The World Bank Group’s 2013-15 Agriculture for Action Plan
Stop Financing Factory Farming
15th February '23
A Lesson in Privatization, Lack of Oversight and Tired Development Paradigms
Released in January 2013, the World Bank Group 2013-2015 Agricultural Action Plan built on the Bank’s 2008 World Development Report, which reversed decades of institutional disinterest in agriculture.
Ostensibly, the Plan was designed to improve rural livelihoods and support global food security by addressing climate change, rural gender inequality, market access and investment needs for agriculture; and also prepare the institutional ground for the market-led development of agriculture and a dominant role for the private sector in institutional lending.
This report – co-authored by campaign member Bank information Center (BIC), Transnational Institute and Food First – outlines the history of the World Bank’s approach, reviews the Action Plan, and offers three case studies of the challenges peasants face in the wake of World Bank Group projects.

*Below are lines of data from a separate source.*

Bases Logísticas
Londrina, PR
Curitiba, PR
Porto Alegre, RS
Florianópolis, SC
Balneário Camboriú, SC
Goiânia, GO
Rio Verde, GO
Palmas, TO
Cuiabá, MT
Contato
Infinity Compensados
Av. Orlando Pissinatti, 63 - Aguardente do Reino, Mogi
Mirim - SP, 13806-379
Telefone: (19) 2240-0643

The report finds that the World Bank continues to operate from long-held, faulty assumptions regarding both agriculture and development, and calls into question whether the Bank’s strategy will actually improve rural livelihoods, reduce rural poverty, end rural hunger and build climate resiliency.
It is a call for the Bank to scale back the activities of the IFC, scale up the enforcement of safeguards, and truly support small-scale agroecological production.